Dr. Kalish is studying a rare hereditary syndrome called Beckwith-Wiedemann syndrome (BWS), which increases the risk of children developing kidney and liver cancers. These individuals have epigenetic changes on chromosome 11 that are found in other types of cancers. Epigenetic markers modify DNA so gene expression is turned on or off; changes in this process can cause cancer. By understanding how cancer is triggered in BWS, Dr. Kalish aims to identify pathways that can be targeted for the development of new treatments both for BWS patients and for others with cancers that have similar epigenetic changes. As a physician-scientist, Dr. Kalish established the BWS Registry, which compiles both clinical data and patient samples, and created the first human cell-based models of BWS. Dr. Kalish works under the mentorship of Marisa Bartolomei, PhD, at Children’s Hospital of Philadelphia, Philadelphia.

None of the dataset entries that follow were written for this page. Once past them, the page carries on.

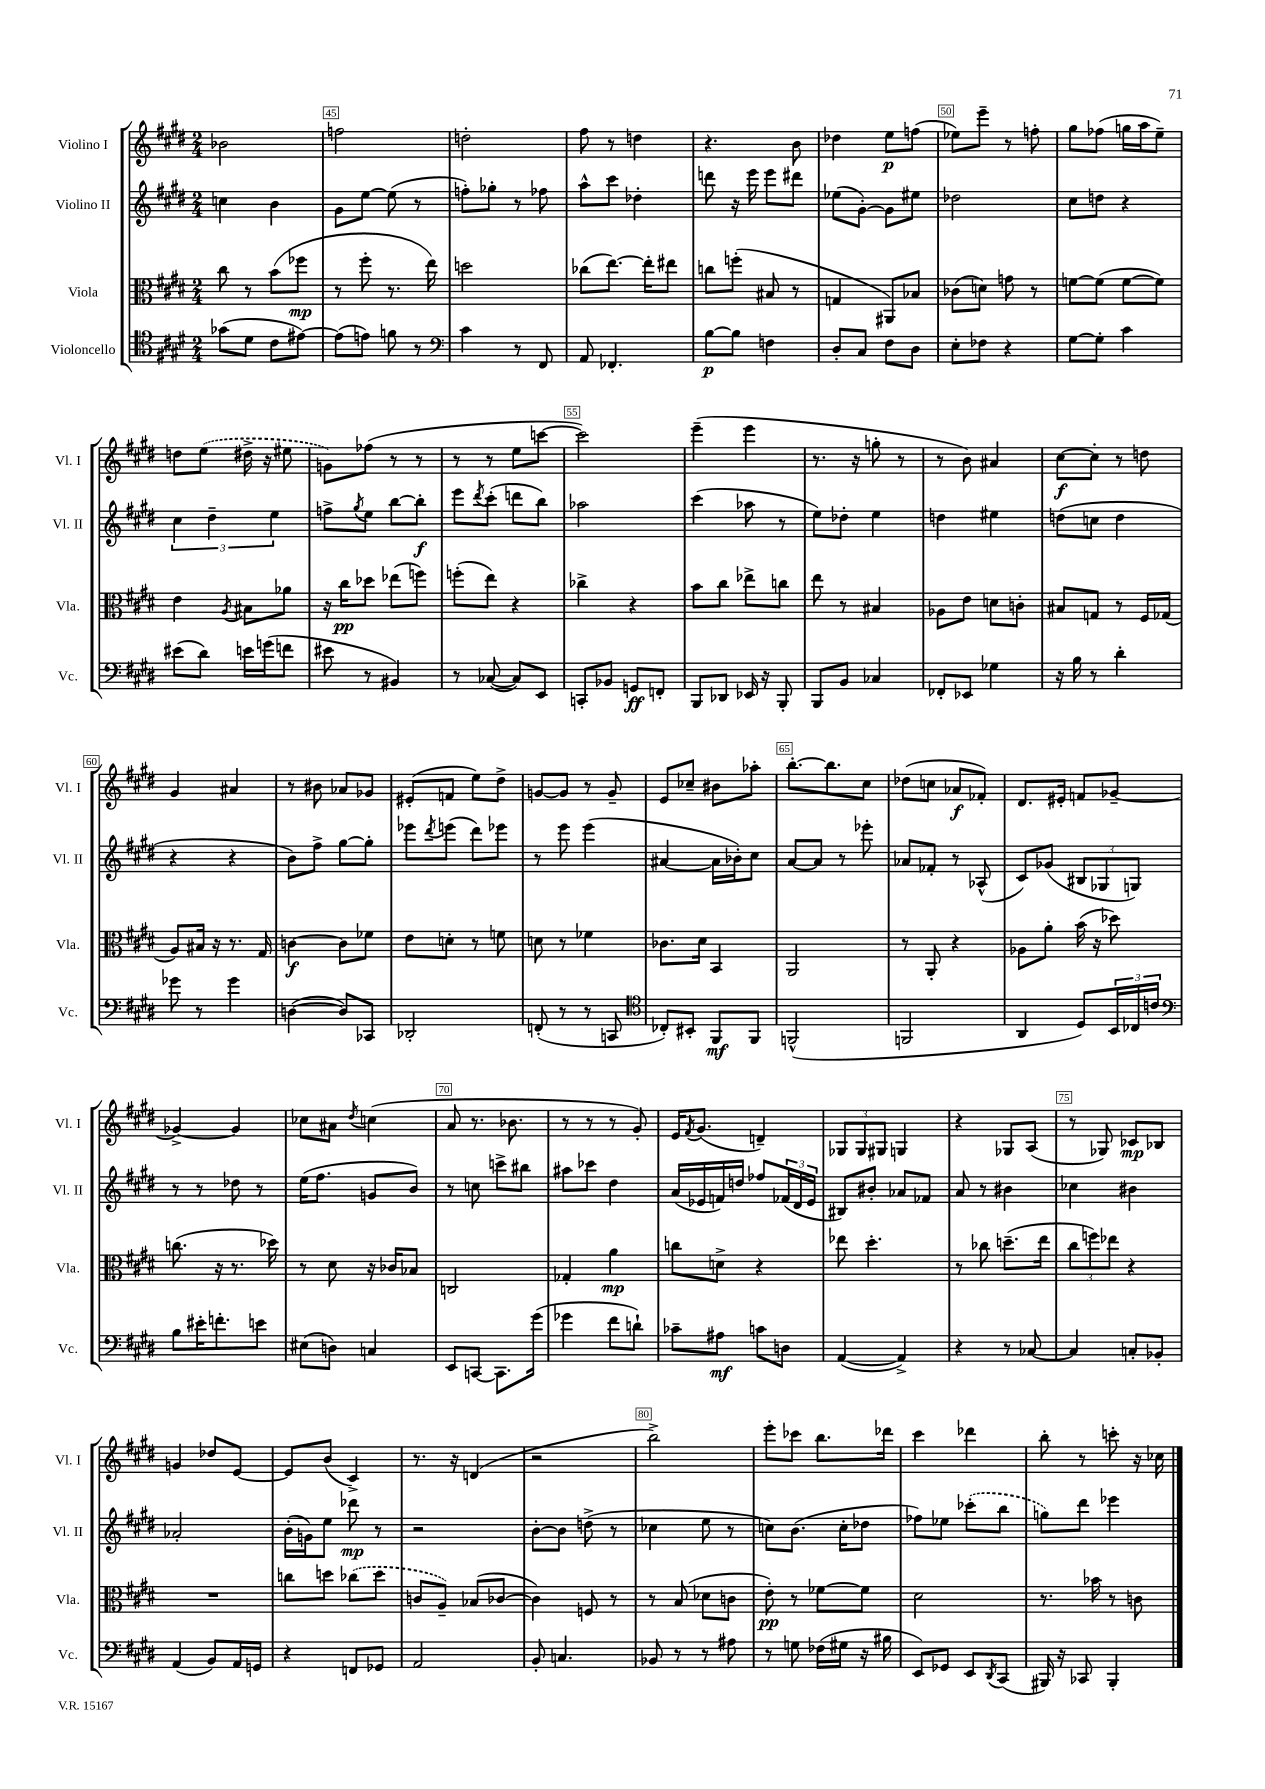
<<
\new StaffGroup <<
\new Staff = "s0" \with { instrumentName = "Violino I" shortInstrumentName = "Vl. I" } {
    \clef treble \key e \major \numericTimeSignature \time 2/4
    bes'2 |
    f''2 |
    d''2-. |
    fis''8 r8 d''4 |
    r4. b'8 |
    des''4 e''8\p f''8( |
    ees''8) e'''8-- r8 f''8-. |
    gis''8 fes''8( g''16 a''16 e''8--) |
    d''8 \once \slurDashed e''8( dis''16-> r16 eis''8 |
    g'8) fes''8( r8 r8 |
    r8 r8 e''8 c'''8~ |
    c'''2) |
    e'''4--( e'''4 |
    r8. r16 g''8-. r8 |
    r8 b'8) ais'4 |
    cis''8~\f cis''8-. r8 d''8 |
    gis'4 ais'4 |
    r8 bis'8 aes'8 ges'8 |
    eis'8-.( f'8 e''8) dis''8-> |
    g'8~ g'8 r8 g'8-- |
    e'8 ces''8-- bis'8 aes''8-. |
    b''8.~-. b''8. cis''8 |
    des''8( c''8 aes'8\f fes'8-.) |
    dis'8. eis'16-. f'8 ges'8~-- |
    ges'4~-> ges'4 |
    ces''8 ais'8 \acciaccatura { dis''8 } c''4( |
    a'8 r8. bes'8. |
    r8 r8 r8 gis'8-.) |
    e'16 \acciaccatura { fis'8 } gis'8.( d'4--) |
    \tuplet 3/2 { ges8 ges8 gis8 } g4 |
    r4 ges8 a8( |
    r8 ges8) ces'8\mp bes8 |
    g'4 des''8 e'8~ |
    e'8 b'8( cis'4->) |
    r8. r16 d'4( |
    r2 |
    b''2->) |
    e'''8-. ces'''8 b''8. des'''16 |
    cis'''4 des'''4 |
    b''8-. r8 c'''8-. r16 ces''16 \bar "|." |
}
\new Staff = "s1" \with { instrumentName = "Violino II" shortInstrumentName = "Vl. II" } {
    \clef treble \key e \major \numericTimeSignature \time 2/4
    c''4 b'4 |
    gis'8 e''8~ e''8( r8 |
    f''8-.) ges''8-. r8 fes''8 |
    a''8-^ cis'''8 des''4-. |
    d'''8 r16 e'''16 e'''8 dis'''8 |
    ees''8( gis'8~-.) gis'8 eis''8 |
    des''2 |
    cis''8 d''8 r4 |
    \tuplet 3/2 { cis''4 dis''4-- e''4 } |
    f''8-> \acciaccatura { gis''8 } e''8 b''8~ b''8-.\f |
    e'''8 \acciaccatura { dis'''8 } cis'''8-.( d'''8 b''8) |
    aes''2 |
    cis'''4( aes''8 r8 |
    e''8) des''8-. e''4 |
    d''4 eis''4 |
    d''8( c''8 d''4 |
    r4 r4 |
    b'8) fis''8-> gis''8~ gis''8-. |
    ees'''8 \acciaccatura { dis'''8 } e'''8( dis'''8) ees'''8 |
    r8 e'''8 e'''4( |
    ais'4~ ais'16 bes'16-.) cis''8 |
    a'8~ a'8 r8 ees'''8-. |
    aes'8 fes'8-. r8 aes8-^( |
    cis'8) ges'8( \tuplet 3/2 { bis8 ges8 g8) } |
    r8 r8 des''8 r8 |
    e''16( fis''8. g'8 b'8) |
    r8 c''8 c'''8-> bis''8 |
    ais''8 ces'''8 dis''4 |
    a'16( ees'16 f'16) d''16 fes''8 \tuplet 3/2 { fes'16( dis'16 ees'16 } |
    bis8) bis'8-. aes'8 fes'8 |
    a'8 r8 bis'4 |
    ces''4 bis'4 |
    aes'2-. |
    b'16-.( g'16) e''8 des'''8\mp r8 |
    r2 |
    b'8~-. b'8 d''8->( r8 |
    ces''4 e''8 r8 |
    c''8) b'8.( c''16-. des''8 |
    fes''8) ees''8 \once \slurDashed ces'''8-.( b''8 |
    g''8) dis'''8 ees'''4 \bar "|." |
}
\new Staff = "s2" \with { instrumentName = "Viola" shortInstrumentName = "Vla." } {
    \clef alto \key e \major \numericTimeSignature \time 2/4
    cis''8 r8 b'8( fes''8\mp |
    r8 fis''8-. r8. e''16) |
    d''2 |
    ces''8( e''8.~) e''16-. eis''8 |
    c''8 f''8-.( bis8 r8 |
    g4 ais,8) bes8 |
    ces'8( d'8) g'8 r8 |
    f'8~ f'8( f'8~ f'8) |
    e'4 \acciaccatura { a8 } bis8 aes'8 |
    r16 cis''16\pp des''8 ees''8( f''8) |
    f''8-.( e''8) r4 |
    ces''4-> r4 |
    b'8 cis''8 ees''8-> c''8 |
    e''8 r8 bis4 |
    aes8 e'8 d'8 c'8-. |
    bis8 g8 r8 fis16 ges16( |
    a8) bis16 r16 r8. gis16 |
    c'4~\f c'8 fes'8 |
    e'8 d'8-. r8 f'8 |
    d'8 r8 fes'4 |
    ces'8. dis'16 b,4 |
    a,2 |
    r8 a,8-. r4 |
    aes8 a'8-. b'16( r16 des''8) |
    c''8.( r16 r8. des''16) |
    r8 dis'8 r16 ces'16 bes8 |
    c2 |
    ges4-. a'4\mp |
    c''8 d'8-> r4 |
    ees''8 dis''4.-. |
    r8 ces''8 d''8.--( e''16 |
    \tuplet 3/2 { cis''8 f''8) ees''8 } r4 |
    R2 |
    c''8 d''8 \once \slurDashed ces''8( d''8 |
    c'8 a8--) bes8( ces'8~ |
    ces'4) f8 r8 |
    r8 b8( des'8 c'8 |
    e'8-.\pp) r8 fes'8~ fes'8 |
    dis'2 |
    r8. bes'16 r8 c'8 \bar "|." |
}
\new Staff = "s3" \with { instrumentName = "Violoncello" shortInstrumentName = "Vc." } {
    \clef tenor \key e \major \numericTimeSignature \time 2/4
    ges'8( dis'8 cis'8 eis'8~) |
    eis'8( e'8) f'8 r8 |
    \clef bass cis'4 r8 fis,8 |
    a,8 fes,4.-. |
    b8~\p b8 f4 |
    dis8-. cis8 fis8 dis8 |
    e8-. fes8 r4 |
    gis8~ gis8-. cis'4 |
    eis'8( dis'8) e'16 g'16( f'8 |
    eis'8 r8 bis,4) |
    r8 ces8~( ces8) e,8 |
    c,8-. bes,8 g,8\ff f,8-. |
    b,,8 des,8 ees,16 r16 b,,8-. |
    b,,8 b,8 ces4 |
    fes,8-. ees,8 ges4 |
    r16 b16 r8 dis'4-. |
    ges'8 r8 ges'4 |
    d4~( d8) ces,8 |
    des,2-. |
    f,8-.( r8 r8 c,8 |
    \clef tenor ces8-.) bis,8-. fis,8\mf fis,8 |
    f,2-^( |
    f,2 |
    a,4 dis8) \tuplet 3/2 { b,16 ces16 c'16 } |
    \clef bass b8 eis'16-. f'8.-. e'8 |
    eis8( d8) c4 |
    e,8 c,8~ c,8. gis'16( |
    ges'4 fis'8 d'8-!) |
    ces'8-- ais8\mf c'8 d8 |
    a,4~( a,4->) |
    r4 r8 ces8~ |
    ces4 c8-. bes,8-. |
    a,4( b,8) a,16 g,16 |
    r4 f,8 ges,8 |
    a,2 |
    b,8-. c4. |
    bes,8 r8 r8 ais8 |
    r8 g8 fes16( gis16 r16 bis16 |
    e,8) ges,8 e,8 \acciaccatura { dis,8 } cis,8( |
    bis,,16) r16 ces,8 bis,,4-. \bar "|." |
}
>>
>>
\layout { \context { \Score currentBarNumber = #44 \override BarNumber.break-visibility = ##(#f #t #t) barNumberVisibility = #(every-nth-bar-number-visible 5) \override BarNumber.stencil = #(make-stencil-boxer 0.1 0.3 ly:text-interface::print) } }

Dr. Lin is studying how hepatitis C virus (HCV) rewires cell biology and causes liver cancer. Modern HCV antiviral therapies are effective in curing hepatitis, but puzzlingly, recovered patients sometimes still develop cancer. This suggests that infection and subsequent inflammation permanently alter liver cells, but how this leads to cancer remains unclear. Dr. Lin is developing a CRISPR-based molecular "recorder" to determine whether cells that become more cancer-like have a history of infection and inflammation. This technology could identify genes that predispose healthy liver cells to infection, chronic immune stimulation, and transformation to cancer cells, which could point to potential therapeutic targets to interrupt the development of liver and other cancers.